These Carts Are Letting Kids With Disabilities Roll Down The Aisle In Style

This is one sweet seat.

This neighborhood grocer knows how to make its customers feel like royalty.

When Melody Leach had difficulty navigating her daughter's wheelchair through a Loveland, Colorado, supermarket, the store presented her family with a custom shopping cart fit for a princess. The cart, complete with a large seat adorned with flowers, bows and ribbons, can comfortably seat 2-year-old Beatrice, who has cerebral palsy, while Leach shops, KUSA reported.

Beatrice, who was born prematurely, has difficulty walking and speaking and has grown too large for a standard shopping cart’s toddler seat.
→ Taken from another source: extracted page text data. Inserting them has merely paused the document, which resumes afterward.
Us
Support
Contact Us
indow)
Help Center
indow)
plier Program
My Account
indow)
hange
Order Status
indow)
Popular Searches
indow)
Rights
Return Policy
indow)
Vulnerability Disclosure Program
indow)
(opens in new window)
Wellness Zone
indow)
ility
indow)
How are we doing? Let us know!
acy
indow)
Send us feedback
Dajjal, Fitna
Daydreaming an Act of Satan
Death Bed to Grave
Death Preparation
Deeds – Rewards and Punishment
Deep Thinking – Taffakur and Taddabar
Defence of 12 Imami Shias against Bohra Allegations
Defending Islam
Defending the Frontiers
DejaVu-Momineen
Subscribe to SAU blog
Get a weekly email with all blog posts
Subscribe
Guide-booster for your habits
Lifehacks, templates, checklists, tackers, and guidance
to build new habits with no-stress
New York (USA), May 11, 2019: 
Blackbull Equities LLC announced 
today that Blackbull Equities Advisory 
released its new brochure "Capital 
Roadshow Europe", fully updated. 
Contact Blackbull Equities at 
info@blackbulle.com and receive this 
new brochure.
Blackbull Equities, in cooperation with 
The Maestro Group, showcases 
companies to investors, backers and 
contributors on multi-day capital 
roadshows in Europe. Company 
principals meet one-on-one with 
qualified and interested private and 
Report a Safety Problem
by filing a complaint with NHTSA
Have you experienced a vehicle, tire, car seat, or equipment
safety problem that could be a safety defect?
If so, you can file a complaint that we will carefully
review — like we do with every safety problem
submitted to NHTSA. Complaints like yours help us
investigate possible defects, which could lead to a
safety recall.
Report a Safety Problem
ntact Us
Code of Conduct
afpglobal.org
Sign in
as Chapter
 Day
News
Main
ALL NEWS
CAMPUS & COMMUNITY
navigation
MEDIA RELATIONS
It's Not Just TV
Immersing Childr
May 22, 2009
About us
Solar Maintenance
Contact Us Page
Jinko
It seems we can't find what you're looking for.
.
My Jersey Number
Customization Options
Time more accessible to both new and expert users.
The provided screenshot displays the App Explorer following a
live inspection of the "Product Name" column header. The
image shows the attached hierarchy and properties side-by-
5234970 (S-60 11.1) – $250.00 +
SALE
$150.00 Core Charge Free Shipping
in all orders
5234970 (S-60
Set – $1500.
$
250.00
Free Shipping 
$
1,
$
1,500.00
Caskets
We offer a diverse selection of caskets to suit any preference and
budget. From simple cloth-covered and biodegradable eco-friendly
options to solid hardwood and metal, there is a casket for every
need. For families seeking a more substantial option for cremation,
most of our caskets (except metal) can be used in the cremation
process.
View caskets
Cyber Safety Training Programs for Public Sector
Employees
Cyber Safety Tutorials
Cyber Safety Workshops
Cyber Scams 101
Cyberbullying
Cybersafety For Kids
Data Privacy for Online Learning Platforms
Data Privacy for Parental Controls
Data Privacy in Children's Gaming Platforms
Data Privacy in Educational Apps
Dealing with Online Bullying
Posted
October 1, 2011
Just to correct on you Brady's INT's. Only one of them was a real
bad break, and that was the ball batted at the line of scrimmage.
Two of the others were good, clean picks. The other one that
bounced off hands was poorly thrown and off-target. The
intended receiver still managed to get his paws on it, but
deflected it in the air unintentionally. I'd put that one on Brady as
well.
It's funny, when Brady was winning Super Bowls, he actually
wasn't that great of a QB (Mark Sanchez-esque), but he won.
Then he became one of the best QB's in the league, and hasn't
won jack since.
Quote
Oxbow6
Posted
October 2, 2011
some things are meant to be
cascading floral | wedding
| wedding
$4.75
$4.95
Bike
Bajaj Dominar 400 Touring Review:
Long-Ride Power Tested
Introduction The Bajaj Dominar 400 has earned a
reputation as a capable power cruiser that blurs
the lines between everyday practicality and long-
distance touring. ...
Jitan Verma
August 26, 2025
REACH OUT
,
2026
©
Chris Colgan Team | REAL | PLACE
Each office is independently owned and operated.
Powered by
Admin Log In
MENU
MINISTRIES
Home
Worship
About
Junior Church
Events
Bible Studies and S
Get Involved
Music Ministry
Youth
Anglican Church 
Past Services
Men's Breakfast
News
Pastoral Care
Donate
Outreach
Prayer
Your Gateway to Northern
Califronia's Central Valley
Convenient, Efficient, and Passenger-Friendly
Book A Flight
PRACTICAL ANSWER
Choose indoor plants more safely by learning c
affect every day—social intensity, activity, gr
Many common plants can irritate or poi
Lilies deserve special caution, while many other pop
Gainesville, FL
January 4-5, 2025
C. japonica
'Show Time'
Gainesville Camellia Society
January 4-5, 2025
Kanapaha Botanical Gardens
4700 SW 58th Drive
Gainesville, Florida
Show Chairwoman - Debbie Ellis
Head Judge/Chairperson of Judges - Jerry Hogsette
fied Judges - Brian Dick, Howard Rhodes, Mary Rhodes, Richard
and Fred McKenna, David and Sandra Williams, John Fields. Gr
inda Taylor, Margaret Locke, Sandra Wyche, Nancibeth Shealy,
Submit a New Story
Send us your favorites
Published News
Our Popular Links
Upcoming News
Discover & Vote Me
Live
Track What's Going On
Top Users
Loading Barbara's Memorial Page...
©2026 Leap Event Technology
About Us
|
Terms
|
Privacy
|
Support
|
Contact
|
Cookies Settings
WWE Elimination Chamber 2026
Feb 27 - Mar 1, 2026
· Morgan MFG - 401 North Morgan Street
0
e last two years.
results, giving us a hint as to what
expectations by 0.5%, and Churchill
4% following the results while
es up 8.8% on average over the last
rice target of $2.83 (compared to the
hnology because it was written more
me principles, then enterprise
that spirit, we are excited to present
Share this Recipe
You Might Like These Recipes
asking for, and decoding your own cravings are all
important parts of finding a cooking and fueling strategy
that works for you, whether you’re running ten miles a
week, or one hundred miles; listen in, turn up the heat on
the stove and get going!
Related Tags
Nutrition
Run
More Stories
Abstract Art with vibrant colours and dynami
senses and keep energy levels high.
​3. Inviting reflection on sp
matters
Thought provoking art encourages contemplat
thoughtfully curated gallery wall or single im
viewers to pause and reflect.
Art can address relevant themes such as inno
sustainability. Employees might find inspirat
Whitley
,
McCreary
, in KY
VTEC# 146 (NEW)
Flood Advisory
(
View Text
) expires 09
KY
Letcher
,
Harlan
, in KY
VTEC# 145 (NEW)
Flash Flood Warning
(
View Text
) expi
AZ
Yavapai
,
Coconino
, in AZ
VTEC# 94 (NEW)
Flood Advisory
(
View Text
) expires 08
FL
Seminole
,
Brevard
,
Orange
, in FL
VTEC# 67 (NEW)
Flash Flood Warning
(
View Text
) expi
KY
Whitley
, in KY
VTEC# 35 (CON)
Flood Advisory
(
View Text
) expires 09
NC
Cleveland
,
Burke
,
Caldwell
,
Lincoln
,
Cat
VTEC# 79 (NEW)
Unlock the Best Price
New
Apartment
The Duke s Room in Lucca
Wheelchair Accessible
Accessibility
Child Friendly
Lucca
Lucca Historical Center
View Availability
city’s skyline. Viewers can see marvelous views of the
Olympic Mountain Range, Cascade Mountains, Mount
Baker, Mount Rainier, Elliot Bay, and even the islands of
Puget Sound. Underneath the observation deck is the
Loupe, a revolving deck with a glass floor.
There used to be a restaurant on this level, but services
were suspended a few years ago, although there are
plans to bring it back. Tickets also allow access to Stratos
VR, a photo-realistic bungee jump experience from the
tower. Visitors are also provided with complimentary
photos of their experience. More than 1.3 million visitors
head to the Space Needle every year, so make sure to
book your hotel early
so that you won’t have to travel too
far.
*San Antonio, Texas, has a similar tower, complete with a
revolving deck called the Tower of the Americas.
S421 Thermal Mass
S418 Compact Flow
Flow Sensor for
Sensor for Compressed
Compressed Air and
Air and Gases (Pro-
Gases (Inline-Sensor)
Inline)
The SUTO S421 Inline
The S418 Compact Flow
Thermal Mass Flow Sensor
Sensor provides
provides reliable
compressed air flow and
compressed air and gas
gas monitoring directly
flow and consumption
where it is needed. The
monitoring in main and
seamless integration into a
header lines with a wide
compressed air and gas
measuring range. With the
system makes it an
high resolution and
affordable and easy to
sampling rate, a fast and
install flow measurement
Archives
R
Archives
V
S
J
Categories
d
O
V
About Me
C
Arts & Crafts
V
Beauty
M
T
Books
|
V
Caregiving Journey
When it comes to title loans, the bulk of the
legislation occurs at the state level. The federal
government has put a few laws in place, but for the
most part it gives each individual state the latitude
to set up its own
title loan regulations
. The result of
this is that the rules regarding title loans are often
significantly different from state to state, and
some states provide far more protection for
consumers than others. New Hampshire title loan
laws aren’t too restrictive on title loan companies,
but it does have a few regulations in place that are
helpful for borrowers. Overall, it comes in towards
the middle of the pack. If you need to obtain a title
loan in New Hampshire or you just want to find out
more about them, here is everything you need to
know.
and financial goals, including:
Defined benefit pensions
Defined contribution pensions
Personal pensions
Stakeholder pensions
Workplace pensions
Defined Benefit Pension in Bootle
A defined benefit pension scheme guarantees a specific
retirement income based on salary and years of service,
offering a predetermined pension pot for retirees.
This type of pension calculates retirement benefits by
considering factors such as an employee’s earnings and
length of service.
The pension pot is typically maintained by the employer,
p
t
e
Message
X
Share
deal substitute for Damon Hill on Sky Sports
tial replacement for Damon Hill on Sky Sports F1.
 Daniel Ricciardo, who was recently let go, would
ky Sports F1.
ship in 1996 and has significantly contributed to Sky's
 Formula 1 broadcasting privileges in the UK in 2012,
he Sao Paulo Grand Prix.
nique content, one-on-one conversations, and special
As a result, Leach has been forced to push her daughter’s wheelchair with one hand while navigating a cart or basket with the other -- an experience that isn’t fair to Leach nor Beatrice.

“It’s always a trial to take Beatrice,” Leach told KUSA. “She hasn’t been able to experience the grocery store. [For] a lot of toddlers, that’s their favorite place to go.”

Hearing Leach’s frustration, Mike Myers -- assistant manager of the Loveland supermarket, King Soopers -- sought out a solution. He spoke with the store’s upper management who ordered a cart with an extra-large, forward-facing seat, called a “Caroline’s Cart.” The innovation was created by Drew Ann and David Long, the parents of a girl with special needs named Caroline. Their design is now used in grocery stores across the country and in parts of Canada, according to the Caroline's Cart website.

While it was presented to the Leach family decorated with a glittery pink sign that read “Beatrice’s Cart,” the cart will now be available at the store for all parents of children with disabilities, according to the Reporter-Herald.

Thanks for sharing! We love the smile on Beatrice's face.

Posted by King Soopers on Wednesday, October 14, 2015

"It just makes the shopping experience better for this one shopper in particular and anyone who has special needs and needs that cart,” Myers told the news outlet. “Now, it's available for them.”

Grocery shopping will be one less challenge for the Leach family. And King Soopers plans to decorate the cart for different holidays, making each trip to the grocery store comfortable for every kid who takes a ride.

"The special cart allows her to relax,” Leach told the Reporter-Herald. “It's got a lot of support.”